→ Exercise instructions
In the apology letter to Hazleton Township, where did the events of last Saturday take place?

→ Text section
•••
An Apology to the Town That I Turned into 'The Hunger Games'

A Letter of Apology from the Offices of Daniel "Chocolate Funk" O'Brien

Dear Fine People of Hazleton Township, Pennsylvania,

It is from the bottom of my heart and at the request of the West Hazleton Superior Court that I apologize to you all for what transpired last Saturday at the Hazleton Youth Center. I wish I could apologize to each and every one of you individually, but the document that the court sent over didn't say that I had to, so I won't. Most of you know exactly what went down at the Hazleton Youth Center last Saturday, but for those of you who don't, let me put it plainly: I absolutely tried to Hunger Games the hell out of your town and, specifically, your children.
This little guy is crazy good with a tomahawk.

In case you're unfamiliar with the The Hunger Games (what, have you been living under a rock? Under a rock in District 13!? Haha, good joke), I'll explain. The Hunger Games is a wildly popular book series (and soon to be wildly popular film series) about a war-ravaged, totalitarian version of future America (renamed "Panem"). Panem is divided into a series of districts and, every year, the oppressive government forces two children from each district to compete to the death in a vicious battle royale while the rest of the world watches (it's sort of like ... well, Battle Royale). Twenty-four children enter. One child leaves. It's a terrific, fun story with good messages for children ("Don't trust the government" and "War is shitty"), and I'm really sorry that I tried to stage my own Hunger Games in the Hazleton Youth Center last Saturday.

I should start by saying that no children died in my reenactment. I should amend that: A ton of children died, more than the amount that died in the books, but I don't really think I should be blamed for that. I don't want to insult your intelligence or waste your time (or mine) explaining why I don't think I should be blamed, so we'll just move on.

Apparently I didn't endear myself to this wonderful community via my comprehensive endurance test/death match with somewhere between 26 and 38 children (it is to my eternal regret that I didn't keep better track of my "inventory." That's on me). According to our (you'll agree) antiquated legal system, that makes me what the great state of Pennsylvania is calling "An Enemy of Humanity," a branding that will never be dropped (save for in the minds of future thinkers, who will no doubt view me as a genius visionary, like a well-toned Martin Luther King, or a less shitty Gandhi).
"Tell us again, Dad! Tell us of the brave man who was like Marcus Aurelius, but tougher and with a bigger dick. Tell us about Daniel."
•••
→ Data shown
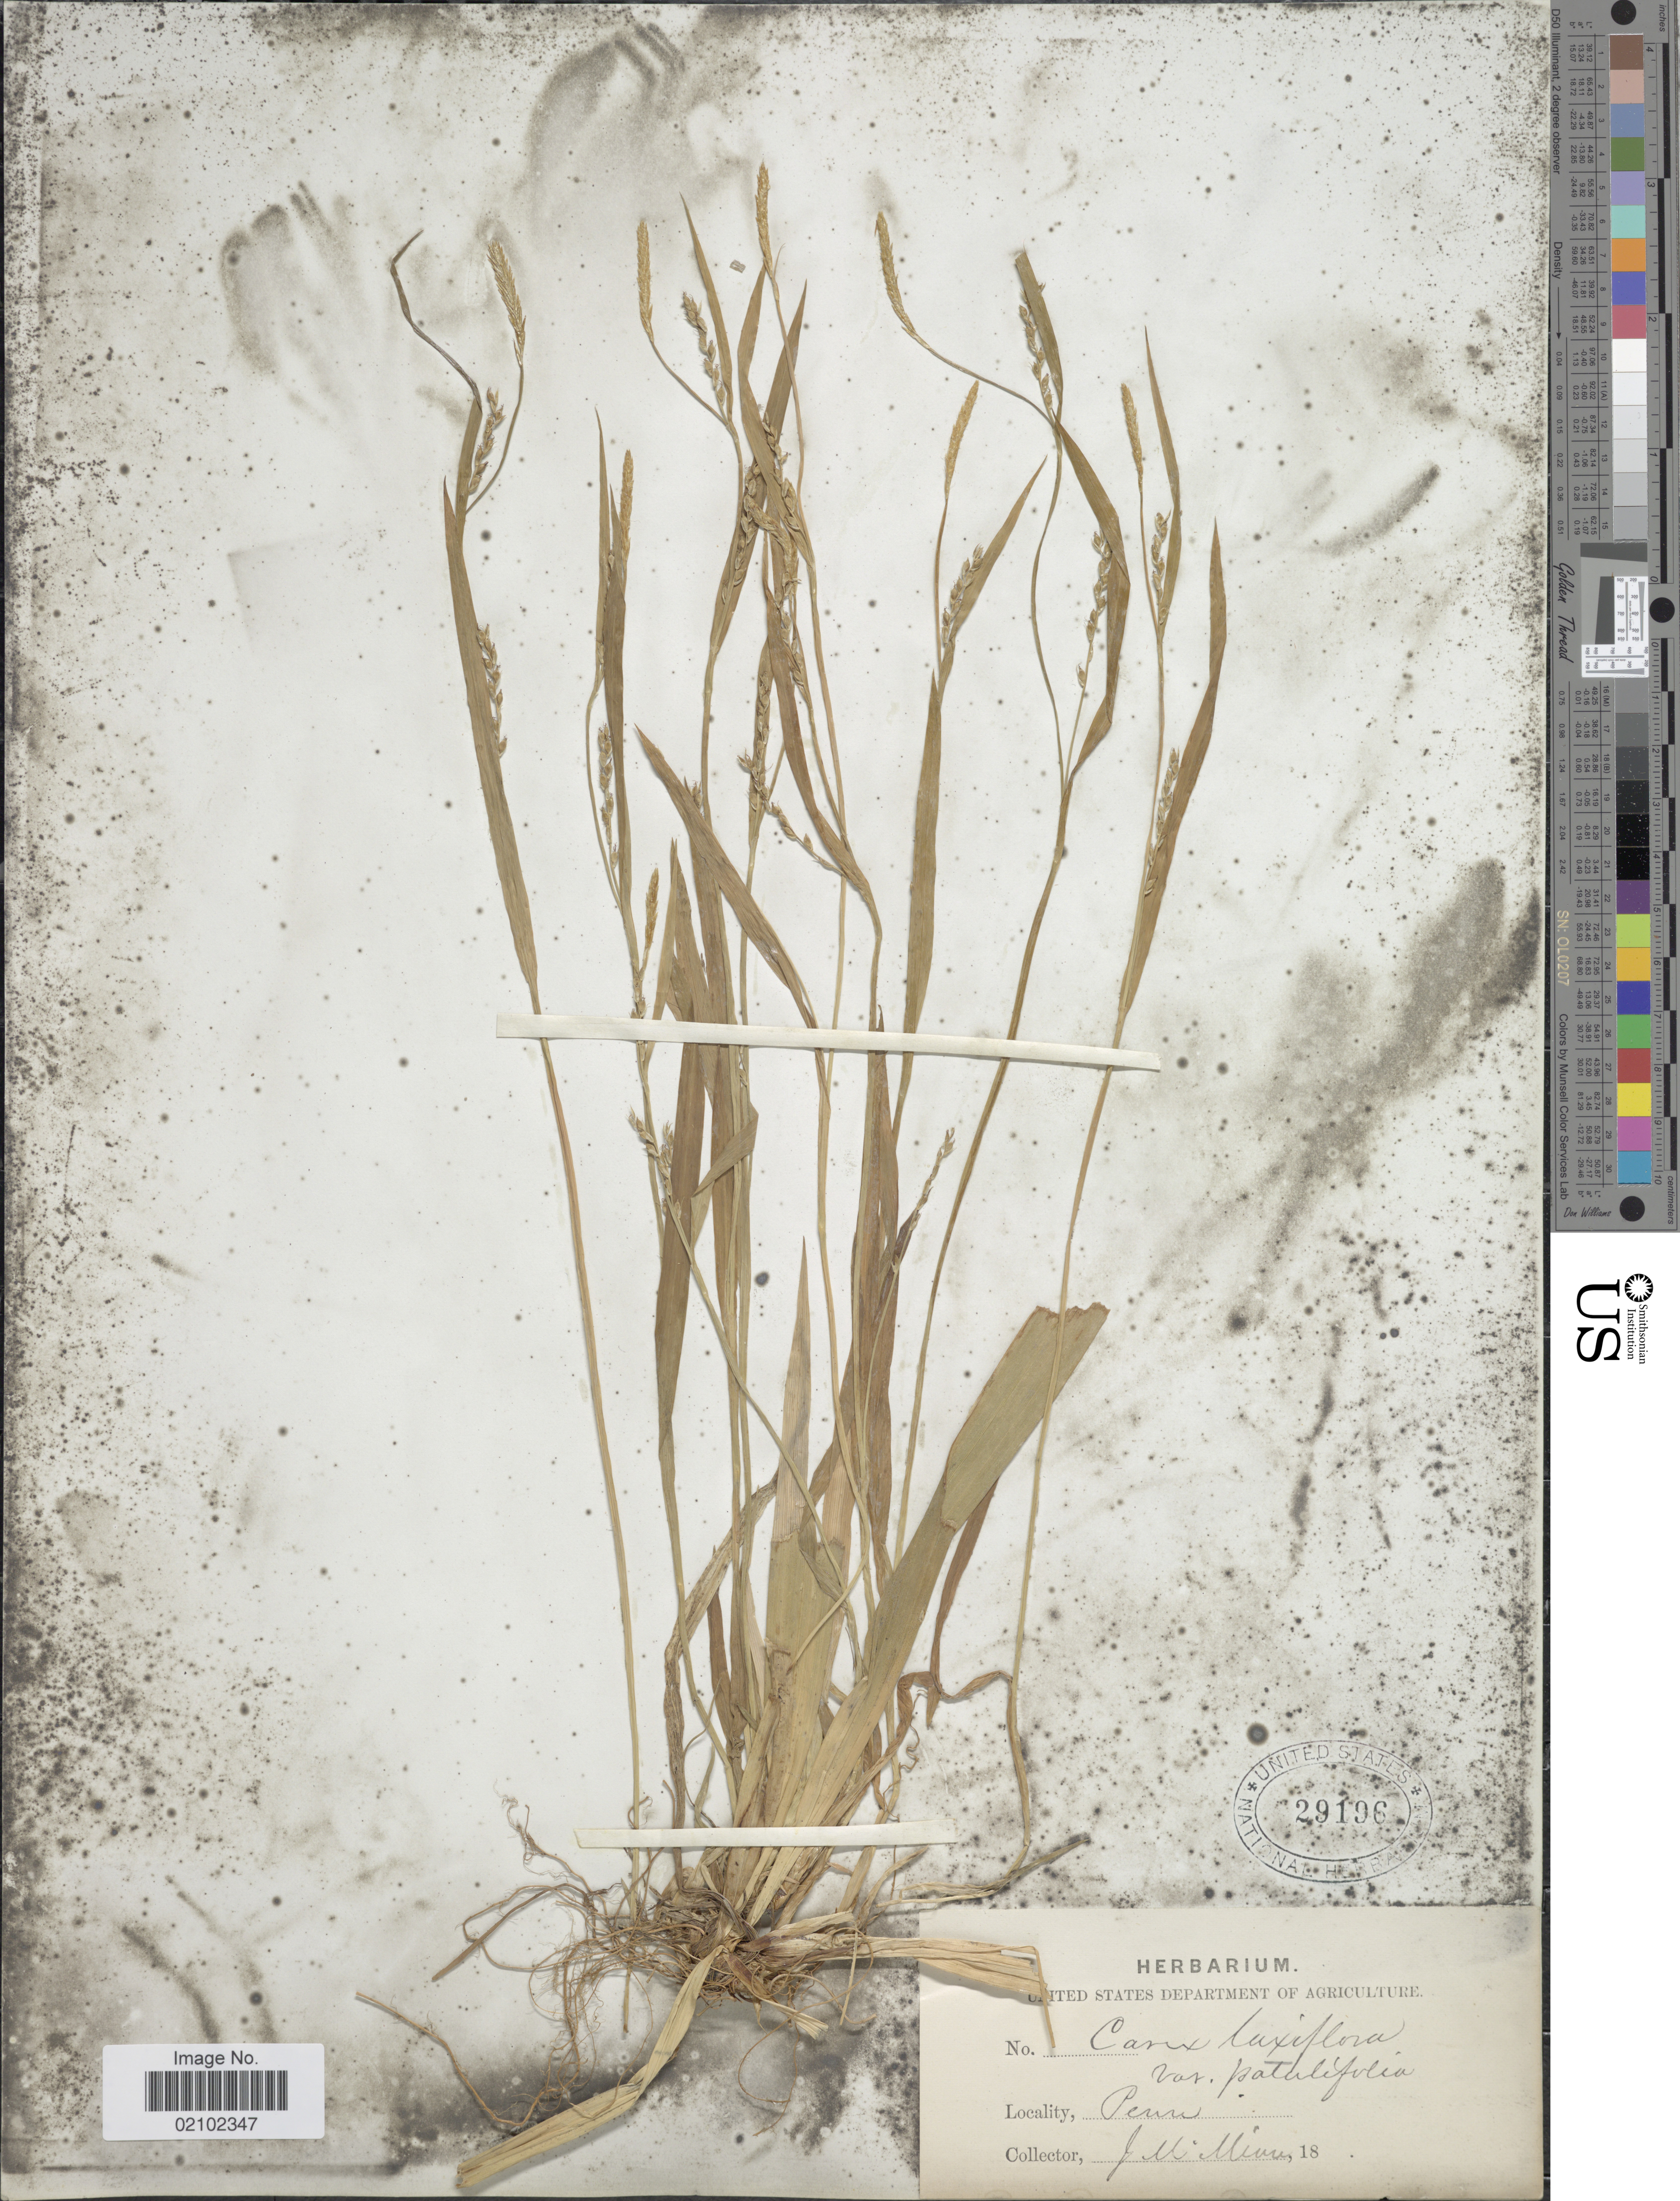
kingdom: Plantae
•••
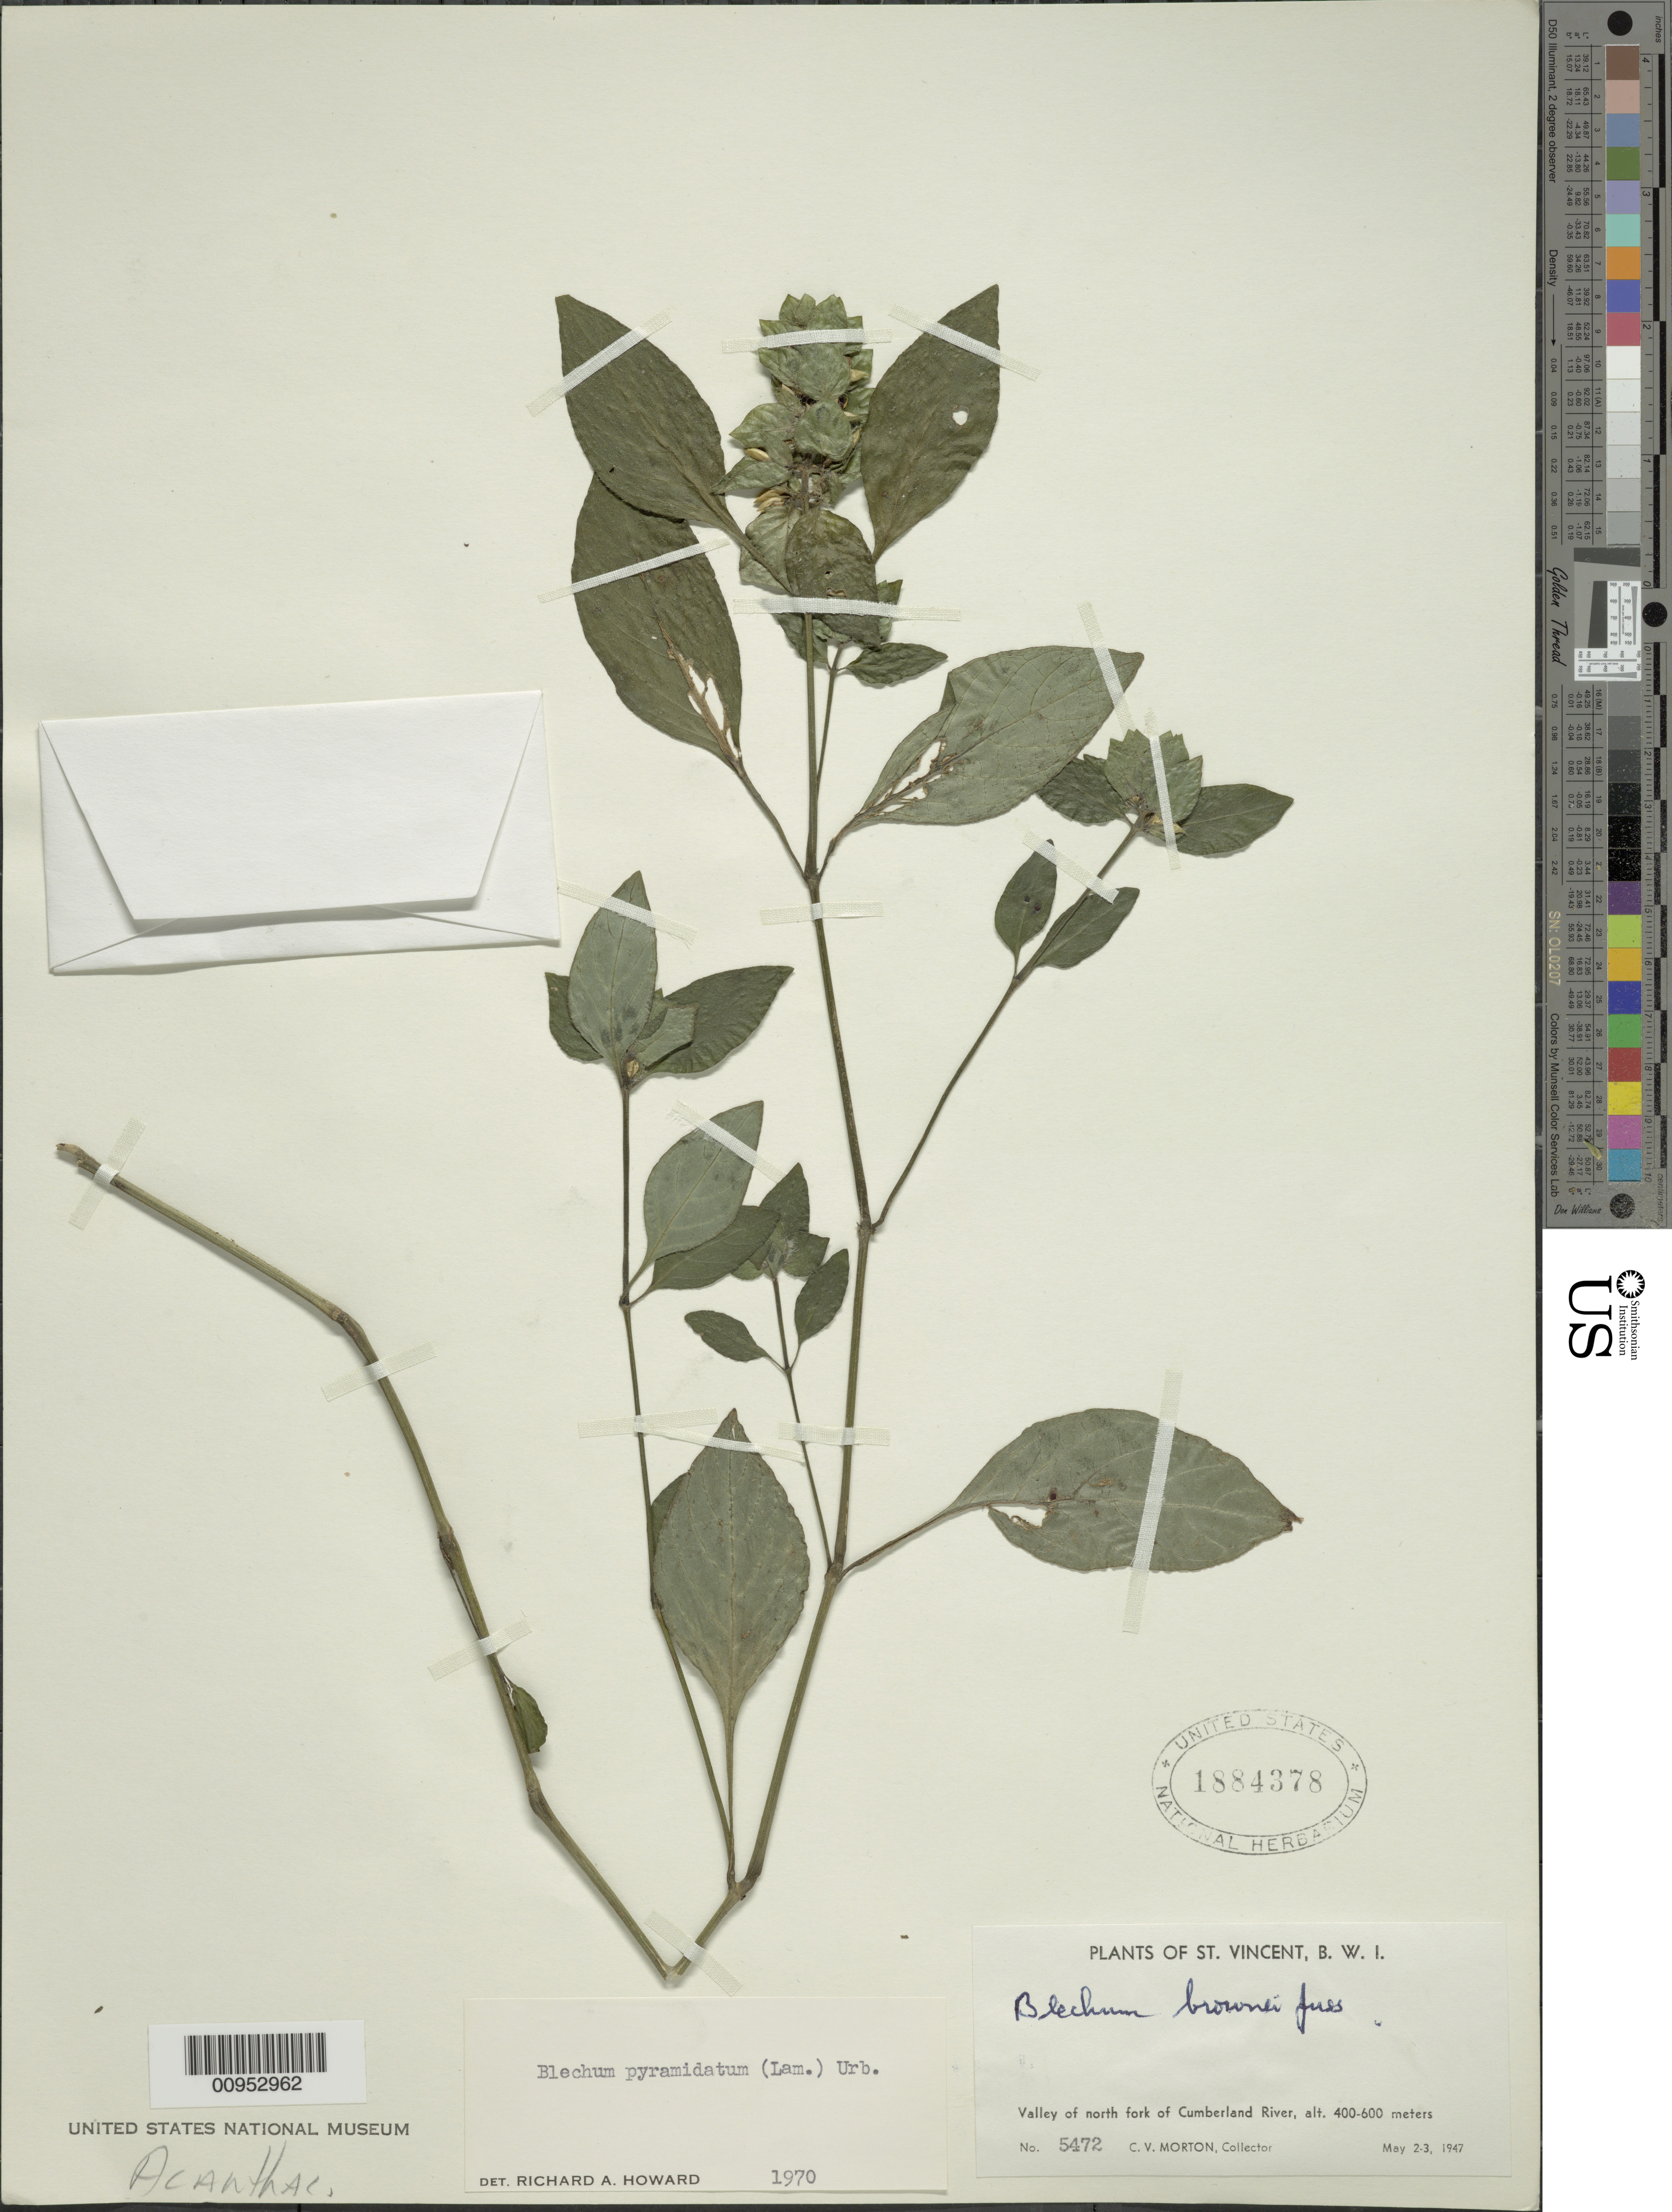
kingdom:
•••
→ Completed exercise
At the Hazleton Youth Center.